Competitive “combat shooting” is an important piece of the puzzle, too. Since the 19th century, we’ve seen that competitive shooters, whatever their disciplines, do spectacularly well in a gunfight because shooting under pressure has become the norm for them, and it leaves their minds free for critical tactical decisions while the shooting skills themselves are on autopilot. Wyatt Earp shot in informal pistol matches in the cow towns of the 1870s; the legendary Jelly Bryce got his first police job after winning a pistol match in the 1920s; national champion Charles Askins, Jr., won numerous gunfights during the 1930s and beyond; and champion shooters Jim Cirillo and Bill Allard killed many opponents while part of the NYPD Stakeout Squad. Military heroes Alvin York (WWI), Audie Murphy (WWII) and Carlos Hathcock (Vietnam) were master shooters before they went to war.

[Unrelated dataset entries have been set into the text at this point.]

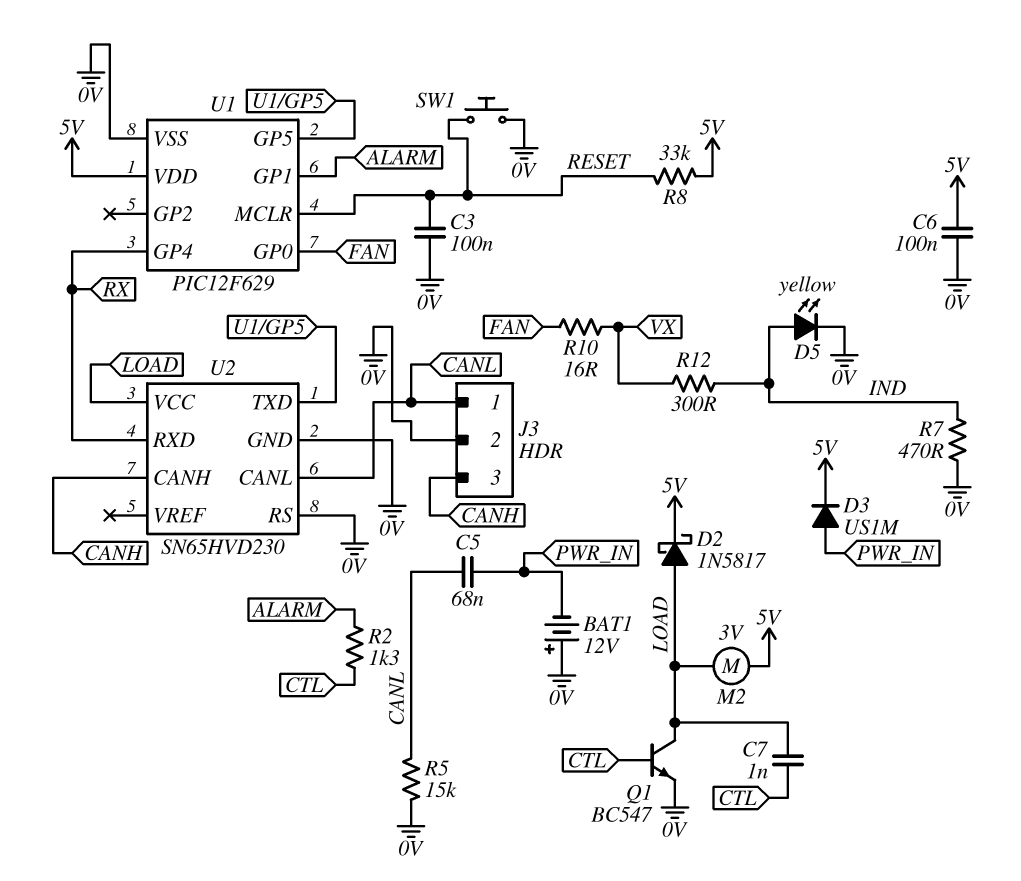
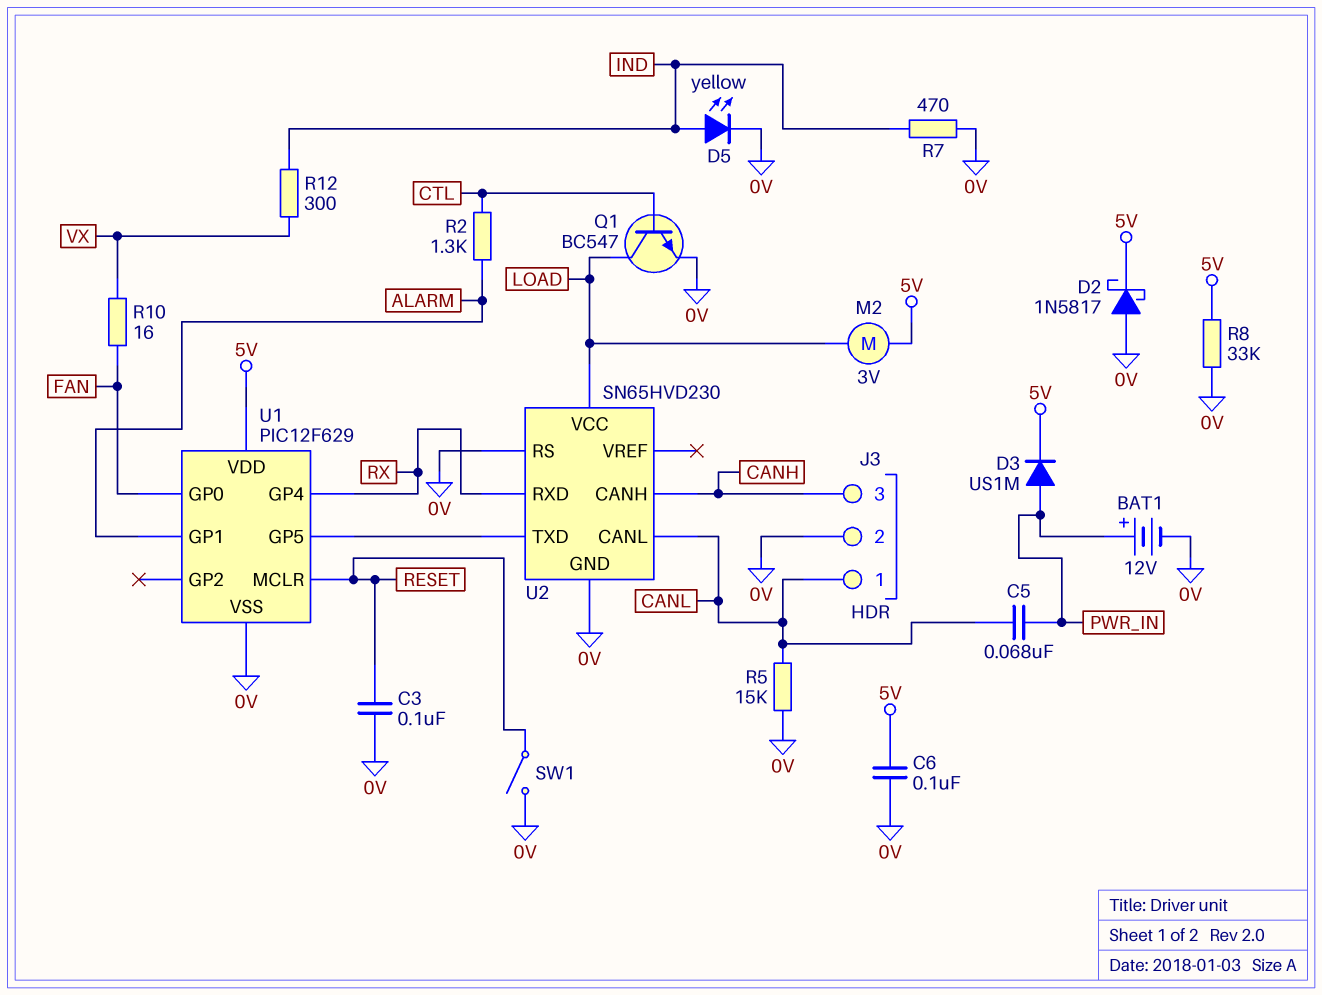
BAT1: 12V (plus 0V, minus PWR_IN) -> 12V (plus PWR_IN, minus 0V)
C7: 1nF (CTL, LOAD) -> none
D2: schottky 1N5817 (A LOAD, K 5V) -> schottky 1N5817 (A 0V, K 5V)
R8: 33k (5V, RESET) -> 33k (0V, 5V)
SW1: button (0V, RESET) -> switch (0V, RESET)

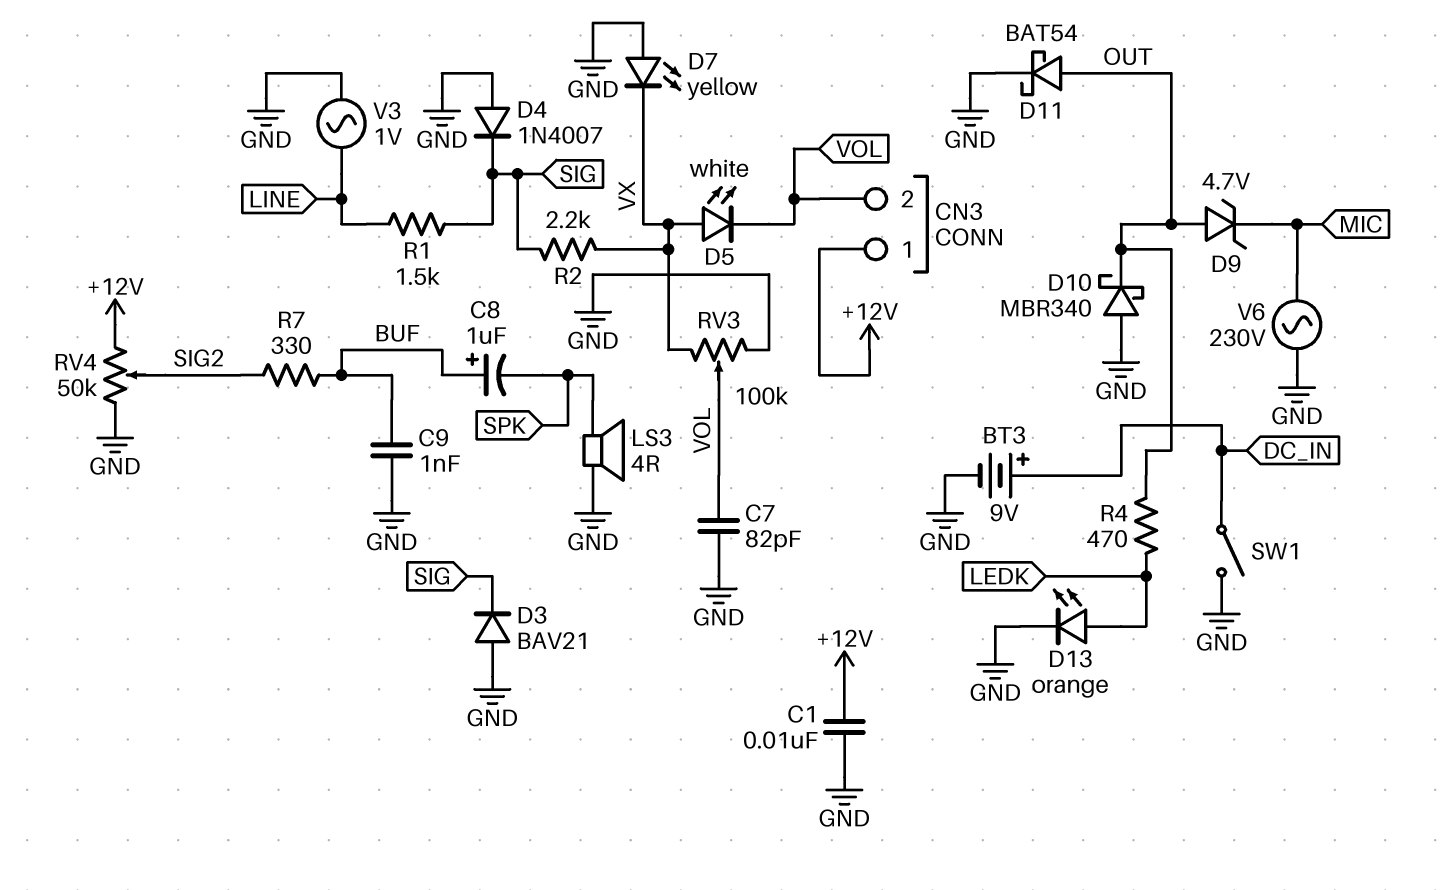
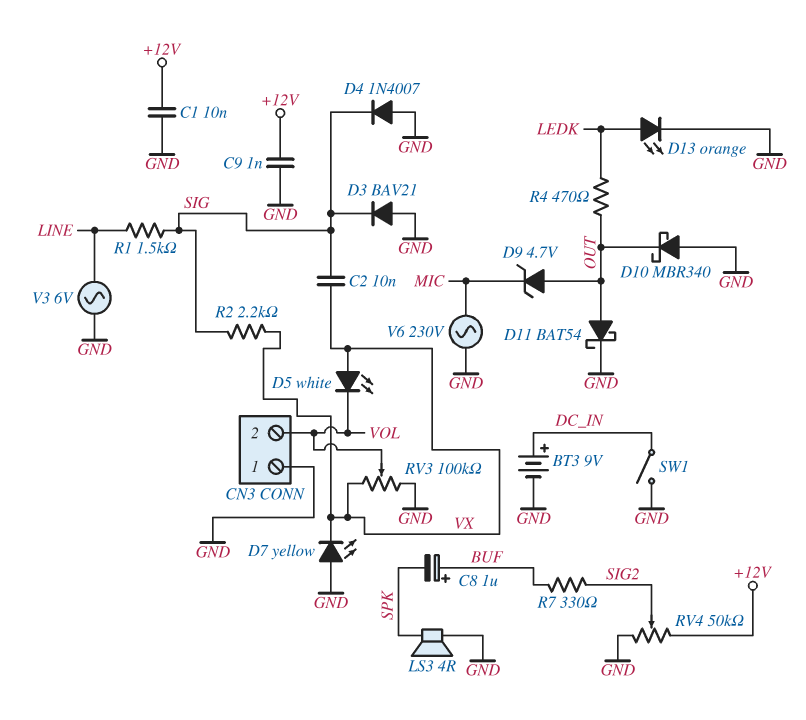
C2: none -> 10nF (SIG, VX)
C7: 82pF (GND, VOL) -> none
C9: 1nF (BUF, GND) -> 1nF (+12V, GND)
CN3 pin 1: +12V -> GND
V3: AC 1V (GND, LINE) -> AC 6V (GND, LINE)

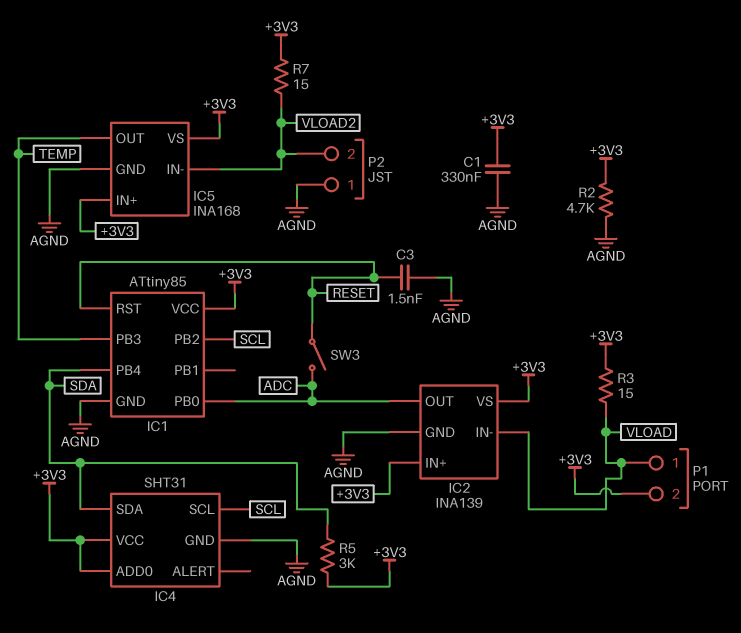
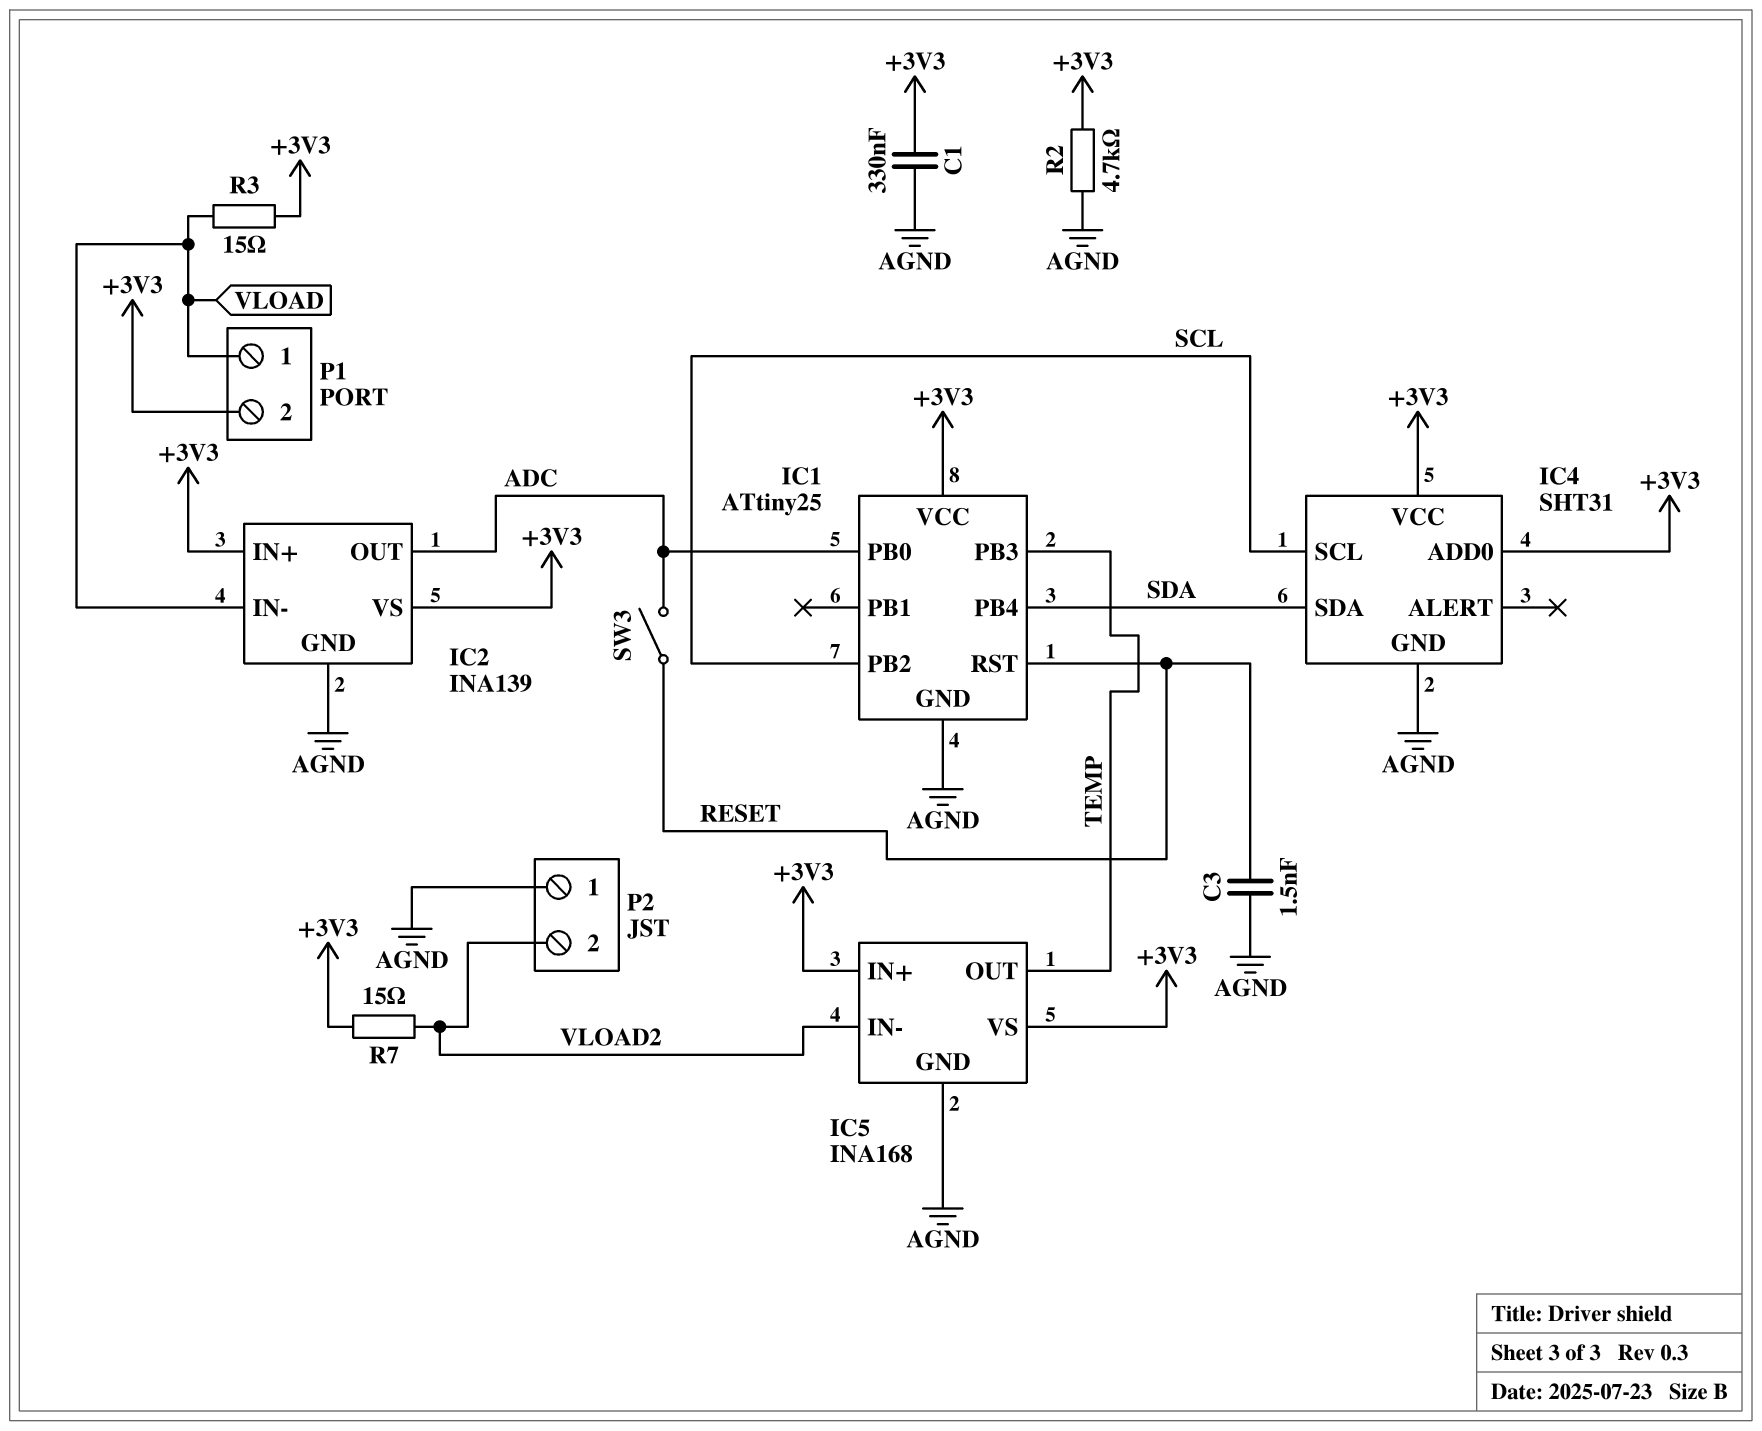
IC1: ATtiny85 -> ATtiny25
R5: 3k (+3V3, SDA) -> none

At the first Bianchi Cup in 1979, I shot on the same squad as Jim Cirillo. We were walking together from one stage of the event to another when Jim told me he had never felt this much stress in any of his gunfights. I asked him why. He replied that there weren’t all these people watching, and there wasn’t all this time to build up to it. When he wrote of his collected learning experience in his classic book “Guns, Bullets, and Gunfights,” Jim clearly stated that the members of the Stakeout Squad who were accustomed to competing with handguns in high-level competition were among the best at winning actual shootouts. Stress with a gun in their hands had become the norm for them, and they handled it superbly when the shooting was real.
My time to discuss this here has run out. Your time to learn these valuable lessons has not. The lessons I’ve mentioned have been written in blood—some by those who won and, sadly, some by those who did not.